Tuesday, October 27, 2009

Growing through the Recession

At Mackey Advisors we have two main lines of business. Our personal financial planning division and our business services arena offering financial advisory services to small businesses in the area of tax, accounting, Controllership and CFO consulting.

As President of the company, the bottom line is my responsibility, which has been no walk in the park this year. I have updated our revenue forecast and reprojected our budget more times this year than in all the 27 years of my business career combined. As business clients cut back their budgets, some cut their service level with Mackey Advisors. We took that time and repurposed our efforts to marketing.

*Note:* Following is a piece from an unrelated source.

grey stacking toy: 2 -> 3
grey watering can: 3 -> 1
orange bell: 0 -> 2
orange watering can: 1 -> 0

Having more time to tell our story has paid off. We are now experiencing a higher level of growth than at any time in our 27 year history. Recession? Maybe it is just another word for opportunity.

Mackey McNeill, CPA/PFS
President and CEO
Mackey Advisors
www.CultivatingProsperity.com

Friday, October 16, 2009

Social Security wage base remains at $106,800 for 2010

The Social Security Administration has announced that the wage base for computing the Social Security tax (OASDI) in 2010 remains unchanged at $106,800.

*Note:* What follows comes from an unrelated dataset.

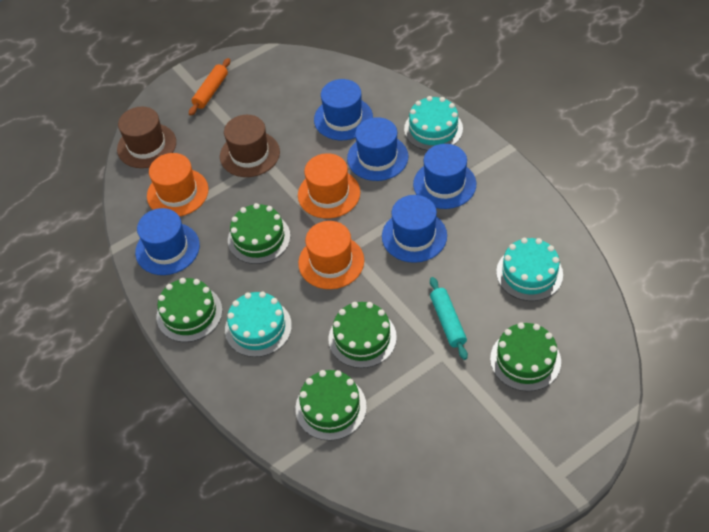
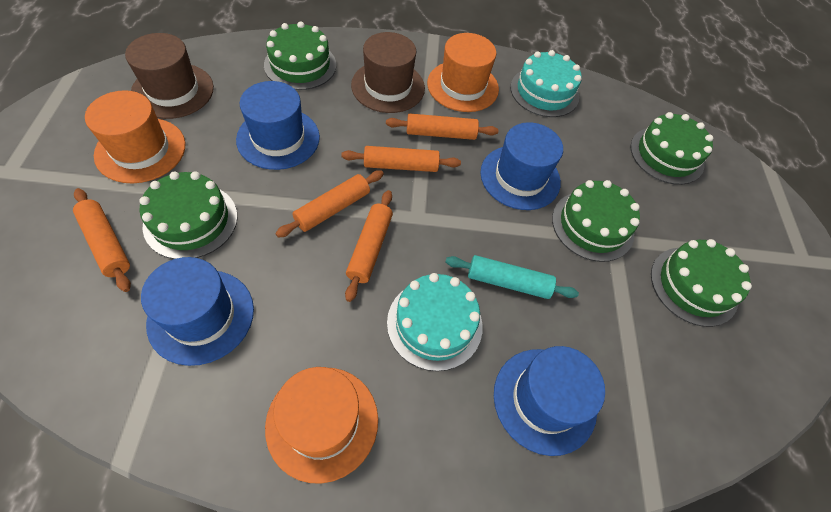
blue hat: 5 -> 4
orange rolling pin: 1 -> 5
turquoise cake: 3 -> 2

With consumer prices down over the past year, monthly Social Security and Supplemental Security Income benefits for more than 57 million Americans will not automatically increase in 2010. This will be the first year without an automatic Cost-of-Living Adjustment (COLA) since they went into effect in '75. Since there is no COLA, the statute prohibits an increase in the maximum amount of earnings subject to the Social Security tax as well as the retirement earnings test exempt amounts.

The FICA tax rate for employees and employers is 7.65% each—6.2% for Social Security and 1.45% for Medicare tax. For self-employed workers, the FICA tax is 15.3%—12.4% for Social Security and 2.9% for Medicare. There is a maximum amount of compensation subject to the Social Security tax, but no maximum for Medicare.

On a salary of $106,800 (or more), an employee and his employer each will pay $6,621.60 in Social Security tax in 2010, the same as in 2009.

A self-employed person with at least $106,800 in net self-employment earnings will pay $13,243.20 for the Social Security part of the self-employment tax in 2010, the same as in 2009.

The FICA tax rates have remained unchanged since '90.